Bisnis.com, JAKARTA - Harga bijih besi kembali menyentuh level puncak baru sepanjang 2016 setelah China mengumumkan kenaikan impor bahan baku baja tersebut. Meskipun demikian, reli diprediksi berbalik arah pada kuartal IV/2016.
Pada penutupan perdagangan Senin (8/8/2016) harga bijih besi untuk kontrak September 2016 naik 2,16% atau 10,5 poin menjadi 497 yuan (US$74,66) per ton. Angka tersebut menunjukkan sepanjang tahun berjalan harga sudah meningkat sebanyak 59,04%.
Data Badan Administrasi Umum dan Bea Cukai menyebutkan, pada periode Januari-Juli 2016, impor bijih besi meningkat 8,1% menjadi 582 juta ton, dibandingkan periode yang sama tahun sebelumnya. Pada Juli, pasokan bijih besi yang masuk sebesar 88,4 juta ton, naik 8,33% dari bulan sebelumnya sejumlah 81,6 juta ton.
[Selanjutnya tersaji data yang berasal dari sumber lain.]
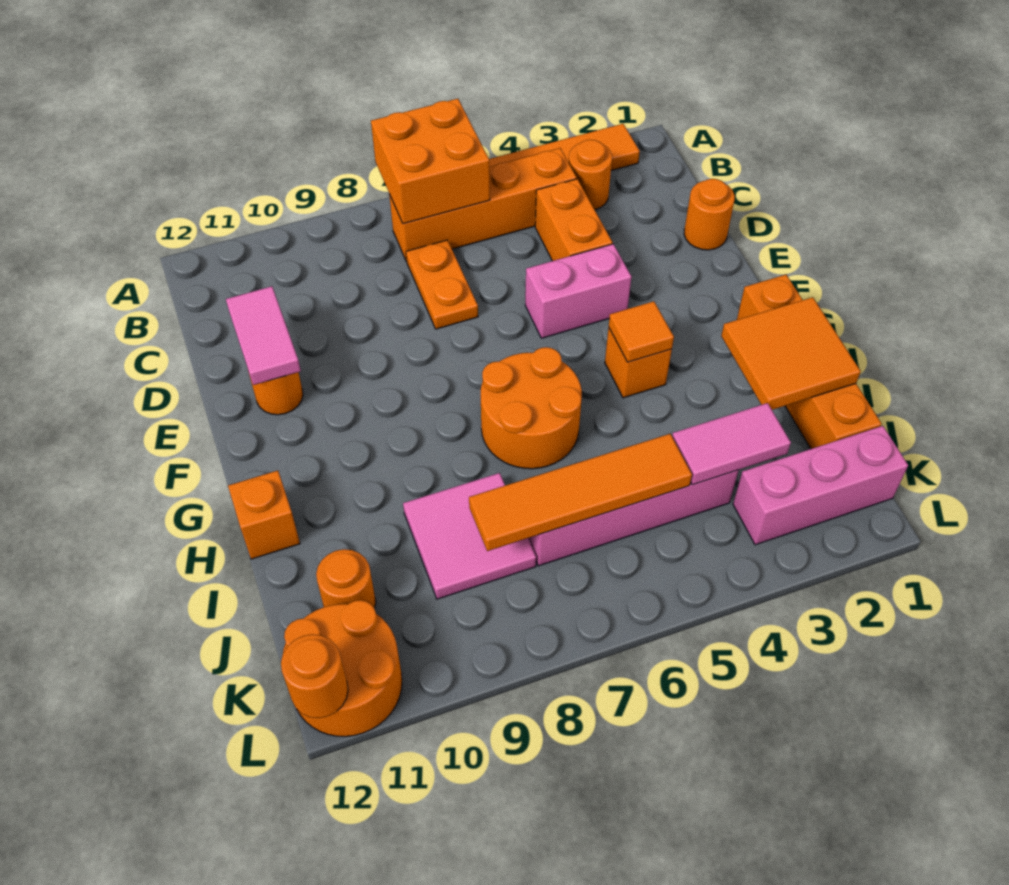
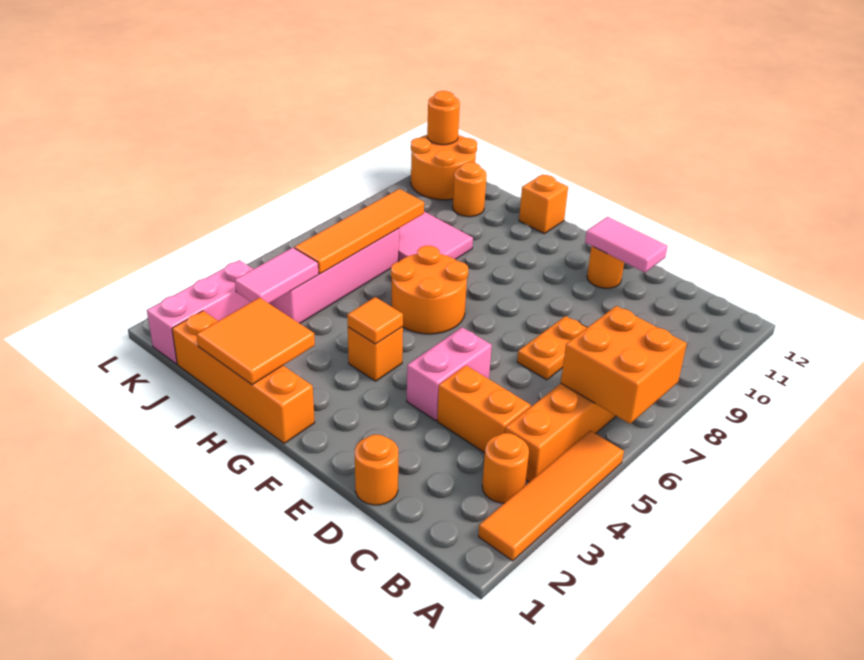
orange plate C7:D7 level 1 -> orange plate D7:D8 level 1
Adapun ekspor baja bertumbuh 8,5% menuju ke 67,41 juta ton pada Januari-Juli 2016. Penjualan baja ke luar negeri pada Juli 2016 juga meningkat 5,8% menjadi 10,9 juta ton dari bulan sebelumnya sejumlah 10,3 juta ton.
Dang Man, analis Maike Futures Co., menyampaikan penguatan ekspor ini cukup kontras dengan kinerja bulan sebelumnya. Saat itu, jatuhnya dolar dan perlambatan perdagangan bersama India serta Eropa membatasi penyerapan produk.
Menurutnya, peningkatan permintaan dari luar negeri membuat produsen baja di China mendulang keuntungan. Namun, tingkat ekspor yang masih terlampau besar berpotensi membuat gesekan dalam perdagangan global.
"Perhatian global mengarah kepada kasus ekspor China yang cukup besar. Hal ini dapat memicu adanya pertentangan," ujarnya seperti dikutip dari Bloomberg, Senin (8/8/2016).
Sebelumnya, Perdana Menteri China LiKeqiang menegaskan kelebihan kapasitas pasar baja bukanlah kesalahan satu negara. Dewan Negara China sudah menyatakan keinginan pemangkasan produksi sebesar 100 juta ton hingga 150 juta ton baja menjadi 55 juta ton sampai dengan 95 juta ton.
Artinya, langkah tersebut dapat mengurangi konsumsi bijih besi sekitar 90 juta ton hingga 150 juta ton, atau 15% dari total pasokan global.
Dari sisi harga, nilai bijih besi terangkat oleh rencana pemerintah China yang akan memangkas produksi. Negeri Panda menyerap sepertiga suplai bijih besi global dan memasok 50% suplai baja di dunia, sehingga kinerjanya sangat berpengaruh terhadap pasar komoditas tersebut.